_Tasks to carry out_
a: Reproduce word for word the passage of the Tsdat documentation excerpt from "This method is called before" up to and including "tests are applied.".
b: Answer these questions using the Tsdat documentation excerpt:
(i) What prefix do all the hook methods in the IngestPipeline template start with?
(ii) Which hook is called after quality tests have been applied, to make final customizations before the dataset is saved?
(iii) Which base class should each File Handler extend?
c: Continue the Tsdat documentation excerpt from its last line onward.

_Text under study_
· · ·
Later, support for VAP pipelines will be added. Each pipeline base class provides certain abstract methods which
the developer can override if desired to customize pipeline functionality. In your template repository,
your Pipeline class will come with all the hook methods stubbed out automatically (i.e., they will be
included with an empty definition). Later as more templates are added - in particular to support
specific data models- hook methods may be pre-filled out to implement prescribed calculations.
In addition to your Pipeline class, additional classes can be defined to provide specific behavior such as unit conversions, quality control tests, or reading/writing files. This section lists all of the custom classes that can be defined in Tsdat and what their purpose is.
Note
For more information on classes in Python, see https://docs.python.org/3/tutorial/classes.html
Note
We warmly encourage the community to contribute additional support classes such as FileHandlers and QCCheckers.
IngestPipeline Code Hooks¶
The following hook methods (which can be easily identified because they all start with the ‘hook_’ prefix) are provided in the IngestPipeline template. They are listed in the order that they are executed in the pipeline.
- hook_customize_raw_datasets
Hook to allow for user customizations to one or more raw xarray Datasets before they merged and used to create the standardized dataset. This method would typically only be used if the user is combining multiple files into a single dataset. In this case, this method may be used to correct coordinates if they don’t match for all the files, or to change variable (column) names if two files have the same name for a variable, but they are two distinct variables.
This method can also be used to check for unique conditions in the raw data that should cause a pipeline failure if they are not met.
This method is called before the inputs are merged and converted to standard format as specified by the config file.
- hook_customize_dataset
Hook to allow for user customizations to the standardized dataset such as inserting a derived variable based on other variables in the dataset. This method is called immediately after the apply_corrections hook and before any QC tests are applied.
- hook_finalize_dataset
Hook to apply any final customizations to the dataset before it is saved. This hook is called after quality tests have been applied.
- hook_generate_and_persist_plots
Hook to allow users to create plots from the xarray dataset after processing and QC have been applied and just before the dataset is saved to disk.
File Handlers¶
File Handlers are classes that are used to read and write files. Each File Handler
should extend the tsdat.io.filehandlers.file_handlers.AbstractFileHandler
base
class. The AbstractFileHandler base class defines two methods:
- read
Read a file into an XArray Dataset object.
· · ·
Records from a collection
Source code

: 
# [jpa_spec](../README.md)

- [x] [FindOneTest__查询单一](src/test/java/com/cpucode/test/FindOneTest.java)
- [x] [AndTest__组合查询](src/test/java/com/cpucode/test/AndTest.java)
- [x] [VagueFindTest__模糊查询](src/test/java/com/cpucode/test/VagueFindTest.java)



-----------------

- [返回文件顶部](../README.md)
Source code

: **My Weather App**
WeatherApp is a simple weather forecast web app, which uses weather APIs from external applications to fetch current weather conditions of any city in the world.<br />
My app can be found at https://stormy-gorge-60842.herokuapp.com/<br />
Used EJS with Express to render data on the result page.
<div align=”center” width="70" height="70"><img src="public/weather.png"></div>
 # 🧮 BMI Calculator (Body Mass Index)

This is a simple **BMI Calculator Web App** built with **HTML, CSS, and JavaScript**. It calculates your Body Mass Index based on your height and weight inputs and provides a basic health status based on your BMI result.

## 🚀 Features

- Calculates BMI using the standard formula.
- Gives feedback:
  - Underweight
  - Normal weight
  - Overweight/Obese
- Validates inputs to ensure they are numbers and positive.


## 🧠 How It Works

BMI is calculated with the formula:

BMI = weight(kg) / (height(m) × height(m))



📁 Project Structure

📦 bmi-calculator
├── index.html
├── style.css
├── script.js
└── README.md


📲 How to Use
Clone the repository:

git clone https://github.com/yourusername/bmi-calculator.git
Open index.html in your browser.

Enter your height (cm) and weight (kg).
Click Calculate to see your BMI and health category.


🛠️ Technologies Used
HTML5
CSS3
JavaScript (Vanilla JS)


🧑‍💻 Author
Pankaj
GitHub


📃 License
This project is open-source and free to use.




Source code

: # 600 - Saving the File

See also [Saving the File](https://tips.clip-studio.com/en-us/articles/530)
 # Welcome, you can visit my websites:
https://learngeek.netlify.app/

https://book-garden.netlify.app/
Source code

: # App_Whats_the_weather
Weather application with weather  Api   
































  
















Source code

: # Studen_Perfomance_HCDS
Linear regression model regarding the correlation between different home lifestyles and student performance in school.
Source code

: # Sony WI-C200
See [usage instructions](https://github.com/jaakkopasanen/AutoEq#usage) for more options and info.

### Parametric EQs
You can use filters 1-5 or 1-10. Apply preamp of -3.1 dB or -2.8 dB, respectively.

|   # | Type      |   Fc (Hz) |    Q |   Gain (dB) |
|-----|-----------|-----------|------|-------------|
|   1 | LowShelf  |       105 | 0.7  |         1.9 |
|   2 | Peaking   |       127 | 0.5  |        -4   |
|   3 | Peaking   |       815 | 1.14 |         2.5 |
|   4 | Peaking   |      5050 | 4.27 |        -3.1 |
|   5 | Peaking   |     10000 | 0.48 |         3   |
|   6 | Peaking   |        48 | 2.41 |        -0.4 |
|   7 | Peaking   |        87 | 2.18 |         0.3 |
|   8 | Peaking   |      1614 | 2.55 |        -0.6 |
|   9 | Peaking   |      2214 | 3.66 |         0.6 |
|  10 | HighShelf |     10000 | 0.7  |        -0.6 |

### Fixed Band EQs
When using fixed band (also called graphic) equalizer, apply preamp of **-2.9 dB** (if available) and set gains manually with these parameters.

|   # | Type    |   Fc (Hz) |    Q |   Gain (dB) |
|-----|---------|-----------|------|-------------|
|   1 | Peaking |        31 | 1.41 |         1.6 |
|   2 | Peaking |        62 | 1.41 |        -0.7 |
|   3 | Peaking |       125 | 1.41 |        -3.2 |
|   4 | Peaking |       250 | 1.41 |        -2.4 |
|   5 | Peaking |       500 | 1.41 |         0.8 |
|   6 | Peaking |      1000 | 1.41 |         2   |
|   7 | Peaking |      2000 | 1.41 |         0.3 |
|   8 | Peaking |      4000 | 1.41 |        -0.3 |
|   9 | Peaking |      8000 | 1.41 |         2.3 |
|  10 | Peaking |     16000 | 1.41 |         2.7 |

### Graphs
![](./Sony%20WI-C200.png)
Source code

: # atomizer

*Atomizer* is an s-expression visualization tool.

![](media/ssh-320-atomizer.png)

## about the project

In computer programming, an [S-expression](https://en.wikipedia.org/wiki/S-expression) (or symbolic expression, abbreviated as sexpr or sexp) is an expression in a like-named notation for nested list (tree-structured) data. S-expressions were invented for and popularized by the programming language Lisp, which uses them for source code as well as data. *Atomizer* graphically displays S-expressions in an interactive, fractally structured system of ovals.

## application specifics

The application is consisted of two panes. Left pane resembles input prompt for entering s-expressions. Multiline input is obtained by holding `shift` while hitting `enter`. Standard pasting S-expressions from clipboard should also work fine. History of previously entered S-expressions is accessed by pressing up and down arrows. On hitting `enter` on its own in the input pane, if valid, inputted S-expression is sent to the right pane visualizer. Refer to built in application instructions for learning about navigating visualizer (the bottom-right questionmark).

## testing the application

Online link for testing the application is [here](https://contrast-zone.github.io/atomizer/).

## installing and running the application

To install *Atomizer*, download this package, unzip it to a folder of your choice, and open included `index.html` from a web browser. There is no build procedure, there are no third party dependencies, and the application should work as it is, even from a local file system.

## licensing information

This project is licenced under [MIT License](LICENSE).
· · ·
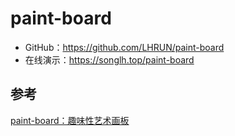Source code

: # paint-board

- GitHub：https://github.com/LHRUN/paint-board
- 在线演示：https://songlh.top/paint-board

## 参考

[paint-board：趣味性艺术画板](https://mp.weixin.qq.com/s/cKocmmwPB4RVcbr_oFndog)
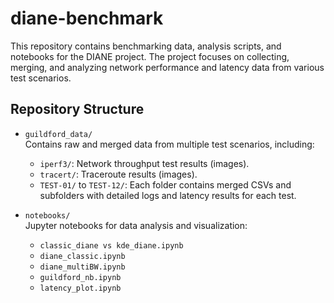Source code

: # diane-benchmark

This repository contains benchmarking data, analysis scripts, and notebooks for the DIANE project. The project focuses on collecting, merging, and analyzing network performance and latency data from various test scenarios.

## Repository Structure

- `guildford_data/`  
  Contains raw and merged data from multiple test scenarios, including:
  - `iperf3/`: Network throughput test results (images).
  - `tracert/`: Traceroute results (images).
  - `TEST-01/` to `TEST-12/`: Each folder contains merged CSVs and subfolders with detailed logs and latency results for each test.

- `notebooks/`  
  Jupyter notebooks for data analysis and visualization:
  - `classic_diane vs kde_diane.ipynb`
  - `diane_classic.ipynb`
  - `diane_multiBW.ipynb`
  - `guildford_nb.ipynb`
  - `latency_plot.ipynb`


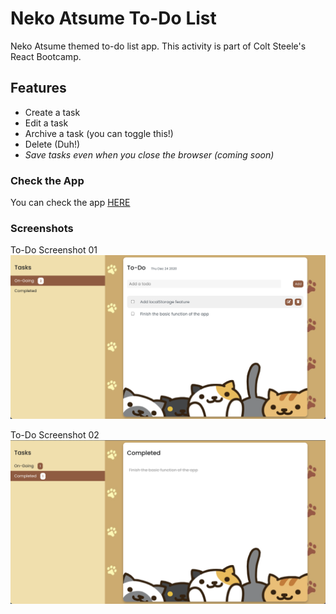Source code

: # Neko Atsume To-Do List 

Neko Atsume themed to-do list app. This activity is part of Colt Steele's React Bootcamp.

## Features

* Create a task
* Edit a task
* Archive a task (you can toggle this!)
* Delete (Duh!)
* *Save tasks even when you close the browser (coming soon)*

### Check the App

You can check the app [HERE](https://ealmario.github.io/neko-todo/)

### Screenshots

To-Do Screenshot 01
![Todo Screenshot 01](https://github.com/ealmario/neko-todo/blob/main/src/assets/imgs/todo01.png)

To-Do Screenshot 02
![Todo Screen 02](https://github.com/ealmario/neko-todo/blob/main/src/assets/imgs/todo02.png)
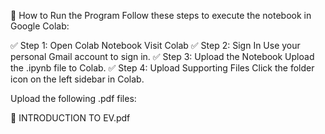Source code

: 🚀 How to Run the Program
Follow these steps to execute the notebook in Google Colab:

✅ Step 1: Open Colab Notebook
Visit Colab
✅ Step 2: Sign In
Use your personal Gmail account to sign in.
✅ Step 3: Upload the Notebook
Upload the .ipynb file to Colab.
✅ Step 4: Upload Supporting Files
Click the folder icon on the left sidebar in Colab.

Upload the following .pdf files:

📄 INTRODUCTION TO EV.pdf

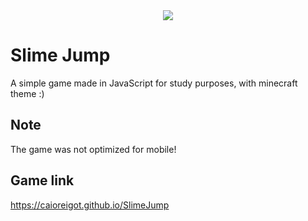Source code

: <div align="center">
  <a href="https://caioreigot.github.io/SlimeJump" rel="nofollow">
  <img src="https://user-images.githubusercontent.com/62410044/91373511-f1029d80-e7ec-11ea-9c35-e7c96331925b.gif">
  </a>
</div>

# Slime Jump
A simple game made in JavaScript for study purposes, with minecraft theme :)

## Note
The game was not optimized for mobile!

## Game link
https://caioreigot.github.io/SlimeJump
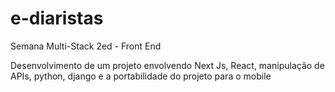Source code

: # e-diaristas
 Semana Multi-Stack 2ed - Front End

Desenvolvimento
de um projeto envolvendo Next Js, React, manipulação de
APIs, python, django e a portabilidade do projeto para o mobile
· · ·
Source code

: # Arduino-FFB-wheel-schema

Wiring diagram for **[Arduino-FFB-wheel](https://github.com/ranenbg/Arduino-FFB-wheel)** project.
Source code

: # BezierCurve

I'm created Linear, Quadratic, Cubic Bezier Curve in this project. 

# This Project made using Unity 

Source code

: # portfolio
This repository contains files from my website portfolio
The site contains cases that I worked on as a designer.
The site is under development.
· · ·
_Task-by-task outputs_
a:
This method is called before the inputs are merged and converted to standard format as specified by the config file.
- hook_customize_dataset
Hook to allow for user customizations to the standardized dataset such as inserting a derived variable based on other variables in the dataset. This method is called immediately after the apply_corrections hook and before any QC tests are applied.

b:
(i) The ‘hook_’ prefix.
(ii) hook_finalize_dataset.
(iii) tsdat.io.filehandlers.file_handlers.AbstractFileHandler.

c:
- write
Write an XArray Dataset to file. This method only needs to be implemented for handlers that will be used to save processed data to persistent storage.
Each pipeline template comes with a default custom FileHandler implementation to use as an example if needed. In addition, see the ImuFileHandler for another example of writing a custom FileHandler to read raw instrument data.
The File Handlers that are to be used in your pipeline are configured in your storage config file
Converters¶
Converters are classes that are used to convert units from the raw data to standardized format.
Each Converter should extend the tsdat.utils.converters.Converter
base class.
The Converter base class defines one method, run, which converts a numpy ndarray of variable
data from the input units to the output units. Currently tsdat provides two converters for working
with time data. tsdat.utils.converters.StringTimeConverter
converts time values in a variety
of string formats, and tsdat.utils.converters.TimestampTimeConverter
converts time values in
long integer format. In addtion, tsdat provides a tsdat.utils.converters.DefaultConverter
which converts any units from one udunits2 supported units type to another.
Quality Management¶
Two types of classes can be defined in your pipeline to ensure standardized data meets quality requirements:
- QualityChecker
Each QualityChecker performs a specific QC test on one or more variables in your dataset.
- QualityHandler
Each QualityHandler can be specified to run if a particular QC test fails. It can be used to correct invalid values, such as interpolating to fill gaps in the data.
The specific QCCheckers and QCHandlers used for a pipeline and the variables they run on are specified in the pipeline config file.
Quality Checkers¶
Quality Checkers are classes that are used to perform a QC test on a specific
variable. Each Quality Checker should extend the tsdat.qc.checkers.QualityChecker
base
class, which defines a run()
method that performs the check.
Each QualityChecker defined in the pipeline config file will be automatically initialized
by the pipeline and invoked on the specified variables. See the API Reference
for a detailed description of the QualityChecker.run() method as well as a list of all
QualityCheckers defined by Tsdat.
Quality Handlers¶
Quality Handlers are classes that are used to correct variable data when a specific
quality test fails. An example is interpolating missing values to fill gaps.
Each Quality Handler should extend the tsdat.qc.handlers.QualityHandler
base
class, which defines a run()
method that performs the correction.
Each QualityHandler defined in the pipeline config file will be automatically initialized
by the pipeline and invoked on the specified variables. See the API Reference
for a detailed description of the QualityHandler.run() method as well as a list of all
QualityHandlers defined by Tsdat.